Working data –

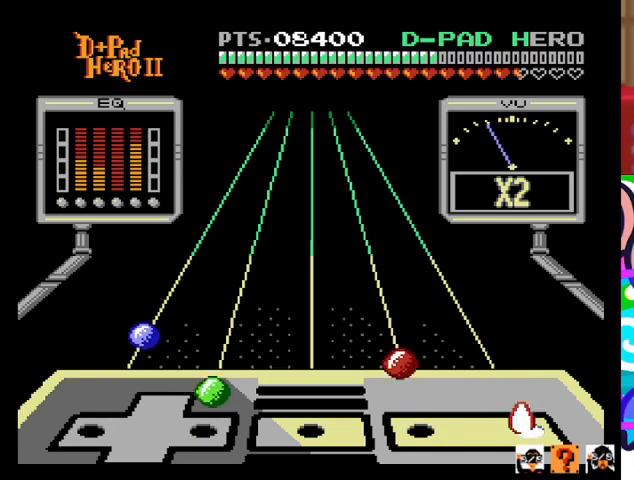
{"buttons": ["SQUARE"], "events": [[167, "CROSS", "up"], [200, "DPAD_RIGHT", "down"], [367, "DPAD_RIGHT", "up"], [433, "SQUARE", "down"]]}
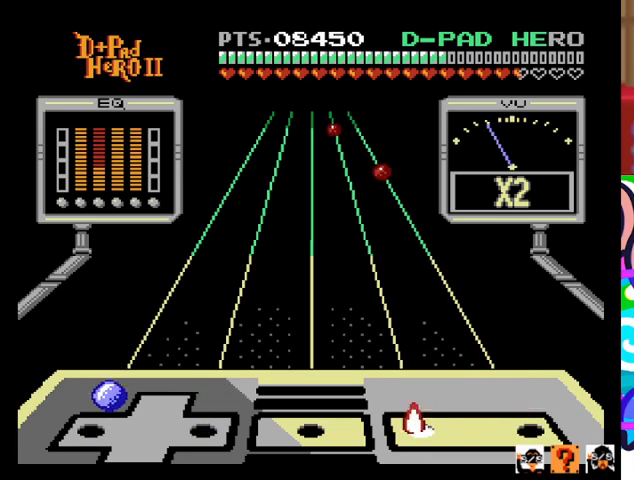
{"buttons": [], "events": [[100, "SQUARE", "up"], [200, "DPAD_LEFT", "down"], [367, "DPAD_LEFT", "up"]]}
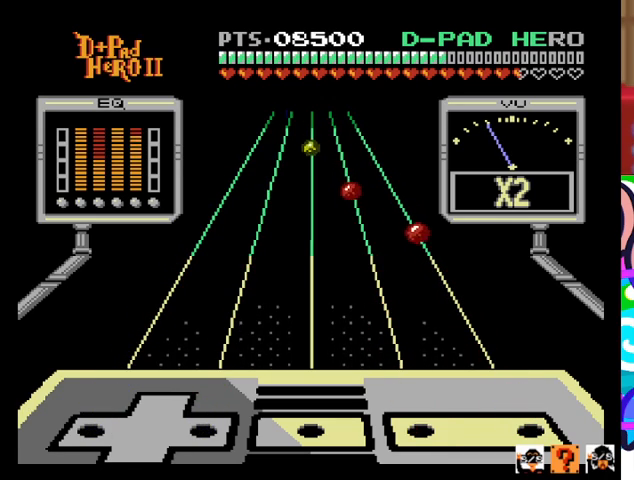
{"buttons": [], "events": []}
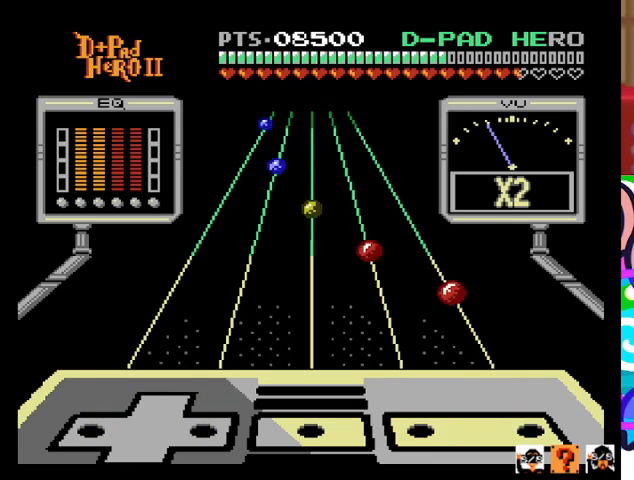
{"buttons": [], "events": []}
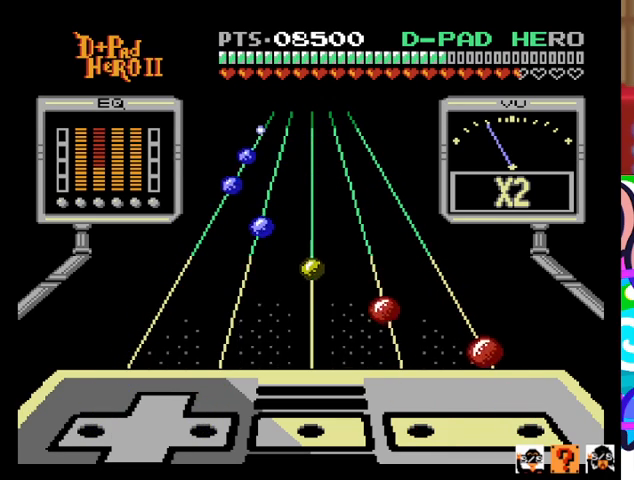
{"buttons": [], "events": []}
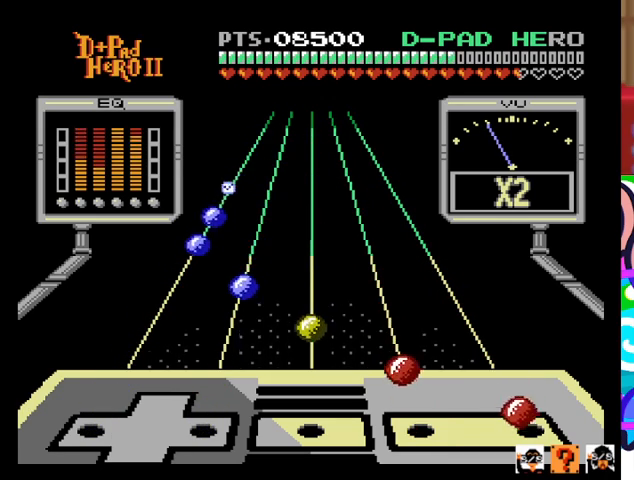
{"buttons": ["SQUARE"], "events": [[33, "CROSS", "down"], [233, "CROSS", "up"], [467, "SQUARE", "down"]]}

Exercise aim –
Return every line above exactly, omitting images.

Response for this exercise –
{"buttons": ["SQUARE"], "events": [[167, "CROSS", "up"], [200, "DPAD_RIGHT", "down"], [367, "DPAD_RIGHT", "up"], [433, "SQUARE", "down"]]}
{"buttons": [], "events": [[100, "SQUARE", "up"], [200, "DPAD_LEFT", "down"], [367, "DPAD_LEFT", "up"]]}
{"buttons": [], "events": []}
{"buttons": [], "events": []}
{"buttons": [], "events": []}
{"buttons": ["SQUARE"], "events": [[33, "CROSS", "down"], [233, "CROSS", "up"], [467, "SQUARE", "down"]]}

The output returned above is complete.